Homemade Green Bean Casserole
This isn't your mom's Green Bean Casserole! Make your own light cream sauce to pour over top of fresh green beans and other vegetables.
- 1 ½ lb. fresh green beans
- 4 slices bacon
- ½ c. onion, chopped
- 6 oz. mushrooms, sliced
- 4 garlic cloves, minced
- 2 c. milk
- 2 Tablespoons cornstarch
- 1 Tablespoon butter
- salt and pepper
- 1 teaspoon rosemary
- 1 c. fried onions
- Preheat the oven to 350 degrees.
- Trim the green beans and toss them in a pot of boiling water for 2-3 minutes. Drain and pour the green beans into a 9 x 13 pan. Set aside.
- Cook the bacon for 3-4 minutes per side in a saute pan over medium heat Remove the bacon to a paper towel lined plate.
- Remove all but 1 tablespoon of bacon grease from the pan. Return the pan with the bacon grease to medium heat and add in the onion, mushrooms, and garlic. Saute, stirring occasionally, for 4 minutes.
- Combine the milk and cornstarch in a small bowl and whisk until combined. Slowly pour the milk into the saute pan while stirring constantly. Cook for 2-3 minutes or until the sauce has thickened, stirring constantly. Remove from heat and stir in butter, salt, pepper, and rosemary. Mix well.
- Pour the sauce and vegetables over top of the green beans.
- Bake for 15 minutes. Remove from oven and top with fried onions. Continue cooking for 15 additional minutes.
- Serve hot and top with more fried onions if desired.

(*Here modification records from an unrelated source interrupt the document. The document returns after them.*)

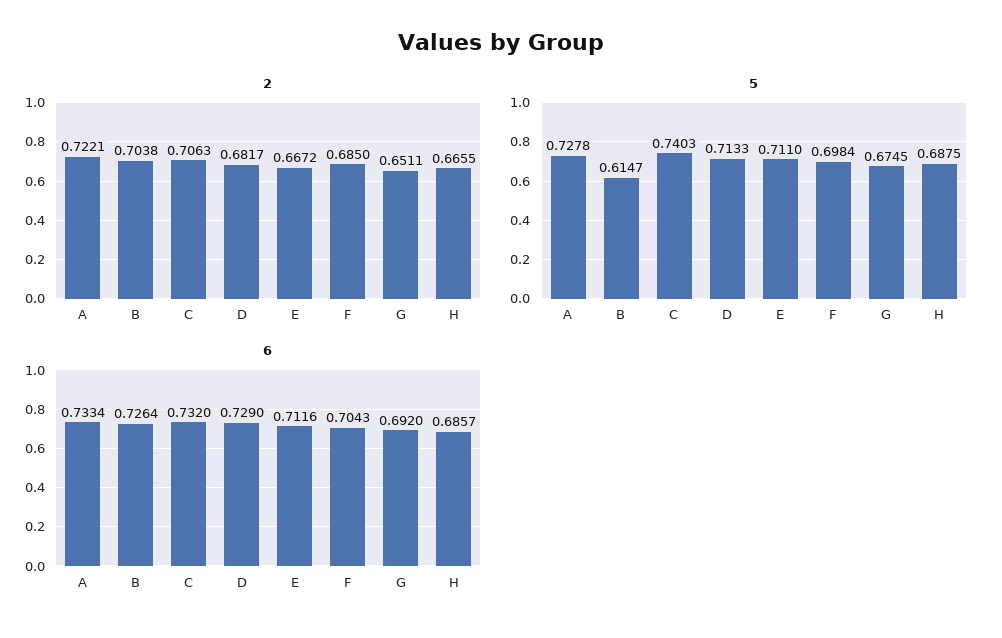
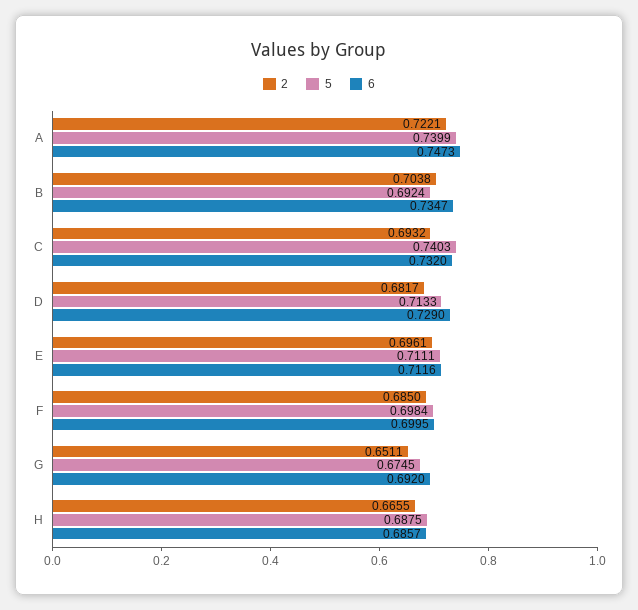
  {
    "2": {
      "A": 0.7221,
      "B": 0.7038,
-     "C": 0.7063,
+     "C": 0.6932,
      "D": 0.6817,
-     "E": 0.6672,
+     "E": 0.6961,
      "F": 0.685,
      "G": 0.6511,
      "H": 0.6655
    },
    "5": {
-     "A": 0.7278,
+     "A": 0.7399,
-     "B": 0.6147,
+     "B": 0.6924,
      "C": 0.7403,
      "D": 0.7133,
-     "E": 0.711,
+     "E": 0.7111,
      "F": 0.6984,
      "G": 0.6745,
      "H": 0.6875
    },
    "6": {
-     "A": 0.7334,
+     "A": 0.7473,
-     "B": 0.7264,
+     "B": 0.7347,
      "C": 0.732,
      "D": 0.729,
      "E": 0.7116,
-     "F": 0.7043,
+     "F": 0.6995,
      "G": 0.692,
      "H": 0.6857
    }
  }

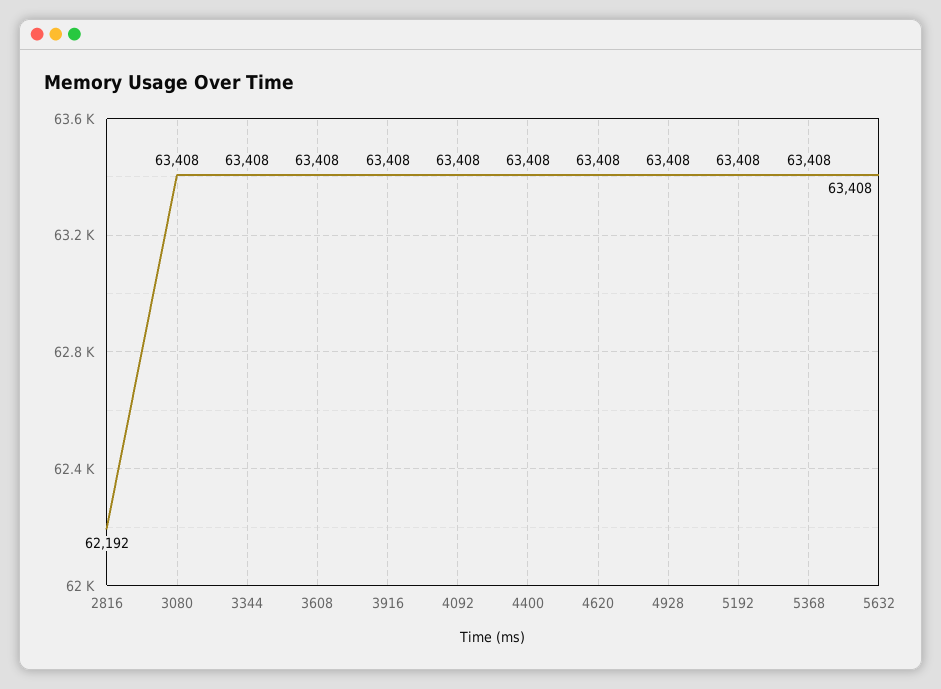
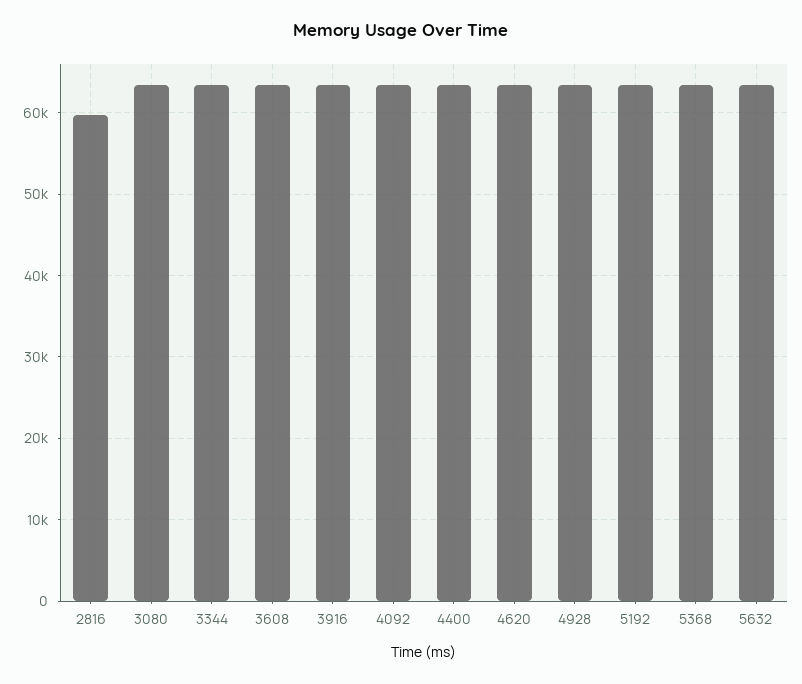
  {
-   "2816": 62192,
+   "2816": 60000,
    "3080": 63408,
    "3344": 63408,
    "3608": 63408,
    "3916": 63408,
    "4092": 63408,
    "4400": 63408,
    "4620": 63408,
    "4928": 63408,
    "5192": 63408,
    "5368": 63408,
    "5632": 63408
  }

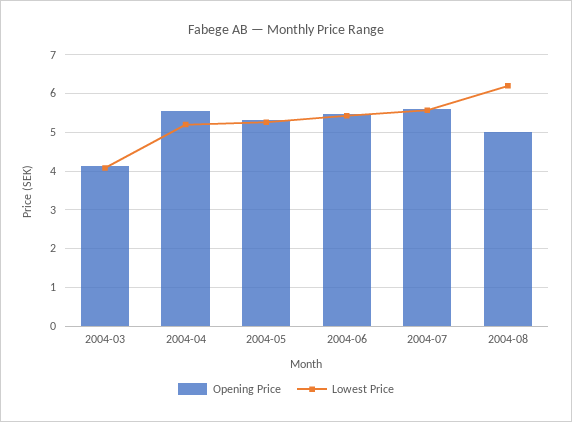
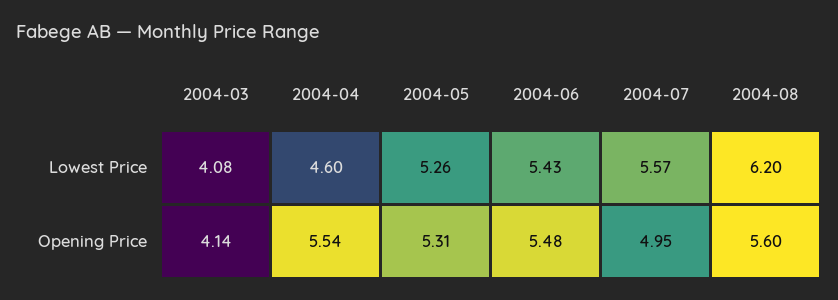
  {
    "Opening Price": {
      "2004-03": 4.14,
      "2004-04": 5.54,
      "2004-05": 5.31,
      "2004-06": 5.48,
-     "2004-07": 5.6,
+     "2004-07": 4.95,
-     "2004-08": 5
+     "2004-08": 5.6
    },
    "Lowest Price": {
      "2004-03": 4.08,
-     "2004-04": 5.2,
+     "2004-04": 4.6,
      "2004-05": 5.26,
      "2004-06": 5.43,
      "2004-07": 5.57,
      "2004-08": 6.2
    }
  }

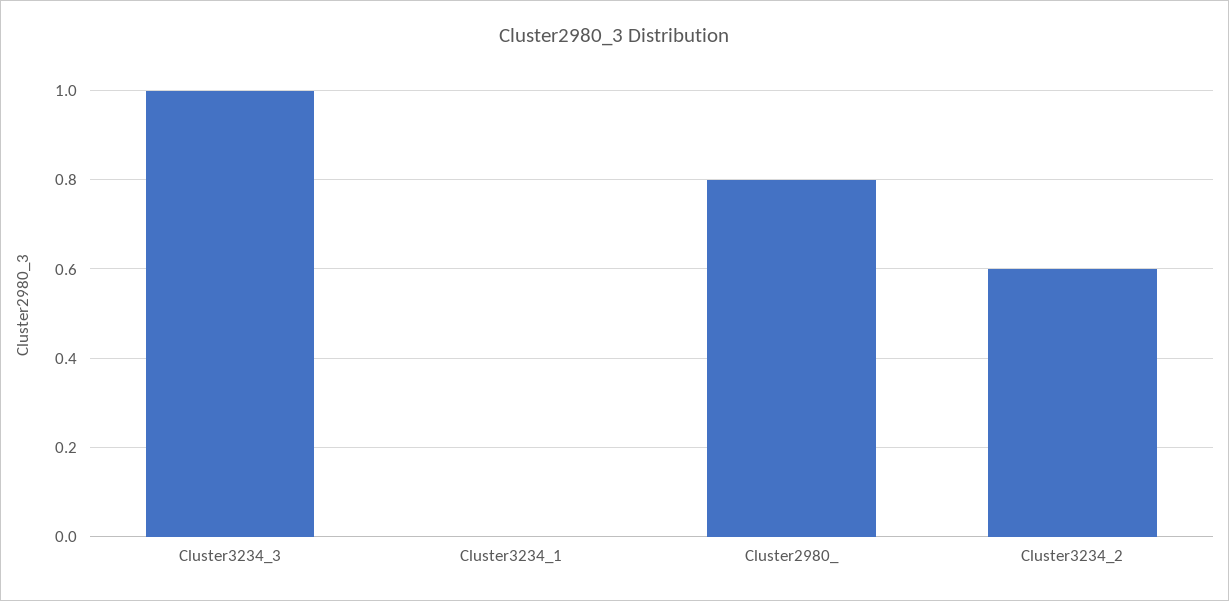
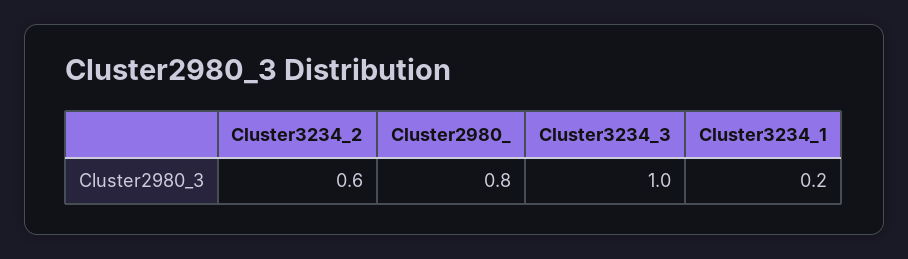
  {
    "Cluster3234_3": 1,
-   "Cluster3234_1": 0,
+   "Cluster3234_1": 0.2,
    "Cluster2980_": 0.8,
    "Cluster3234_2": 0.6
  }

Recipe adapted from Crunchy Creamy Sweet
Jean | DelightfulRepast.com
The famous green bean casserole was not a tradition in our family when I was growing up -- my mother never jumped on the can-of-soup bandwagon -- but I had it at friends' houses. Your version sounds much better! Oddly enough, though I of course prefer fresh green beans, I like canned green beans more than frozen. It's the only canned vegetable I can think of that I prefer over the frozen version. (The commentluv was hanging up my comment, so here's the link http://www.delightfulrepast.com/2016/11/make-ahead-turkey-gravy-and-broth.html)
Thanks! I'll check it out. It sounds yummy!